▶ **Perintah Tugas A**: Tentukan apakah tiap pernyataan berikut sesuai dengan tulisan blog di bawah ini. Jawab ya atau tidak, lalu kutip tepat kata-kata penentunya dari tulisan blog itu. (i) Sejak kecil penulis diajari mengucapkan tiga kata setiap kali berbicara. (ii) Penulis tertarik pada politik. (iii) Aturan tentang tiga kata itu hanya berlaku bagi anak-anak di rumah.
▶ **Perintah Tugas B**: Ulangi tanpa perubahan bagian tulisan blog di bawah ini, mulai dengan kata "Karena berisi materi" dan berlanjut sampai kata "mean to me.".

▶ **Kutipan Bacaan**:
Official Blog of Nugi Nugraha || Member of Google Corp & Blogger - Since 2011 || Copyrights 2011 - 2024 by Personal Blog & Google

Senin, 16 Maret 2020

Aku, Seorang Deisme (HJML 2020 part 3)

WARNING !!!

LEBIH BAIK KAMU CLOSE BLOG SAYA SEGERA!!! KECUALI JIKA KAMU ORANG YANG MEMPUNYAI PIKIRAN TERBUKA ATAU MENGANGGAP INI HANYA BACAAN BIASA!!!
Karena berisi materi yang memungkinkan kamu untuk berpikir lebih untuk mencernanya.

***



Jika seorang anak yang terlahir ditengah keluarga dengan kultur yang kuat dan pengaruh agama yang kuat pula, tentu saja akan terbentuk juga pribadi yang sangat baik, kurang lebih sama seperti anggota keluarga lainnya.

***

But not mean to me.

Sajak kecil saya diajarkan untuk mengucapkan 3 kata untuk diucapkan setiap kali saya berbicara, dimanapun dan kapanpun juga kepada siapapun, yaitu kata "maaf, tolong dan terimakasih".

Jika saya melupakan salah satu kata tersebut dalam sebuah ucapan, pasti akan ada teriakan yang keras dan lantang tentunya. Itu berlaku bagi semua anggota keluarga. Bukan hanya anak-anak, tapi semua orang yang ada di rumah pastinya.


Ada sebuah kalimat bijak, "jika ada orang bodoh dia masih bisa diajarin, jika ada orang salah dia masih bisa dibenerin, tapi jika sudah tidak punya rasa hormat dan tidak bisa menghargai orang lain itu yang susah untuk diobatin". 

Karena itu perlu ditanamkan dalam hati, bahkan sejak jiwanya belum terbentuk.
How do u understand it ?


Ada untungnya ketika saya pribadi memiliki keluarga yang mengutamakan sopan santun seperti itu, mungkin cara penyampaiannya yang keras, ya memang keras, tapi percayalah jika pikiran kita selalu terbuka akan hal apapun, pasti hasilnya akan baik, dan terbukti saya bisa menerapkannya dalam kehidupan saya dewasa ini. Meskipun tidak selalu seperti itu, tapi setidaknya saya faham ketika suatu waktu harus berhadapan dengan siapa.

***

Tapi saya tidak tertarik sama sekali dengan politik, bagi saya politik itu tidak ada yang benar. Tapi saya juga tidak akan bilang kalau politik itu salah, hanya saja pandangan saya tentang politik seperti melihat angin, dia tidak terlihat tapi terasa dan tau bahwa itu angin, dan sadar ataupun tidak dia berguna, meskipun terkadang membuat semuanya menjadi buruk. Dan ketika tau itu buruk, orang-orang masih berusaha untuk menemukannya. Itulah persamaan angin dan politik menurut saya.
Not interested. U ?


Agama ? 
Well, saya akan membuat pengakuan di blog ini. 
Sebenernya ada beberapa teman saya yang sudah tau, keluarga saya juga ada yang tau.
Tentu saja mereka yang mempunyai pikiran terbuka dan menerima untuk setiap perbedaan dan cara pandang mereka yang luas, dan tentu juga bukan orang yang ada di pihak untuk mencoba menghakimi.

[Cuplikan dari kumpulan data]

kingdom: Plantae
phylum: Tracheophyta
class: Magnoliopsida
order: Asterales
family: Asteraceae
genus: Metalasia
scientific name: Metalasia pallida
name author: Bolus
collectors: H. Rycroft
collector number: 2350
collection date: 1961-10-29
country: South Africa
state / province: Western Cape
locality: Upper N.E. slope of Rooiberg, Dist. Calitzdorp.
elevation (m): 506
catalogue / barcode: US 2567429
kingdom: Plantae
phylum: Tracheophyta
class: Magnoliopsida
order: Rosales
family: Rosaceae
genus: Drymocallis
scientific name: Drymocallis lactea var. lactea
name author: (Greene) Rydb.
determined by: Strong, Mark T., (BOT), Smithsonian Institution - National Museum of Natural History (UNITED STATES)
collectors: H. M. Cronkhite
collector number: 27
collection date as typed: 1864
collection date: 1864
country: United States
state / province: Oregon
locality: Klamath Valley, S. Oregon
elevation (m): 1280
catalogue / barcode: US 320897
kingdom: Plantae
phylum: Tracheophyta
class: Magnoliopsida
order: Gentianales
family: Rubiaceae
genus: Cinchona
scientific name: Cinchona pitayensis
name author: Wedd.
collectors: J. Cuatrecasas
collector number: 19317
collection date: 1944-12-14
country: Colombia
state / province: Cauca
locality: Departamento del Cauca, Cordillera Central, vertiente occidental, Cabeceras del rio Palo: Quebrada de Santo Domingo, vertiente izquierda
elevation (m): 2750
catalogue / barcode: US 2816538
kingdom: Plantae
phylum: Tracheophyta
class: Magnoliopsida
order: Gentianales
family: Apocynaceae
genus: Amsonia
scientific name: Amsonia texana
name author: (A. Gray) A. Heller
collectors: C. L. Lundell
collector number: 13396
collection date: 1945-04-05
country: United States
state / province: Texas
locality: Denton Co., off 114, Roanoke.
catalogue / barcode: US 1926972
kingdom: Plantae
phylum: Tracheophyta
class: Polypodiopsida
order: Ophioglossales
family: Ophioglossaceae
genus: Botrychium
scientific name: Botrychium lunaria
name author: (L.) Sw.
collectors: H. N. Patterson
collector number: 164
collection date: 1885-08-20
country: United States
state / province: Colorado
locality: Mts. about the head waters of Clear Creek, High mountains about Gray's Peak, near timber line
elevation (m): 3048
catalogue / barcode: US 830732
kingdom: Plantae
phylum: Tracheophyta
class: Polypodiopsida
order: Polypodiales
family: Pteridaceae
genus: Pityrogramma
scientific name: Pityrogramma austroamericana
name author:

▶ **Hasil Tugas A**:
(i) Ya: "Sajak kecil saya diajarkan untuk mengucapkan 3 kata untuk diucapkan setiap kali saya berbicara"
(ii) Tidak: "Tapi saya tidak tertarik sama sekali dengan politik"
(iii) Tidak: "Bukan hanya anak-anak, tapi semua orang yang ada di rumah pastinya."

▶ **Hasil Tugas B**:
Karena berisi materi yang memungkinkan kamu untuk berpikir lebih untuk mencernanya.

***



Jika seorang anak yang terlahir ditengah keluarga dengan kultur yang kuat dan pengaruh agama yang kuat pula, tentu saja akan terbentuk juga pribadi yang sangat baik, kurang lebih sama seperti anggota keluarga lainnya.

***

But not mean to me.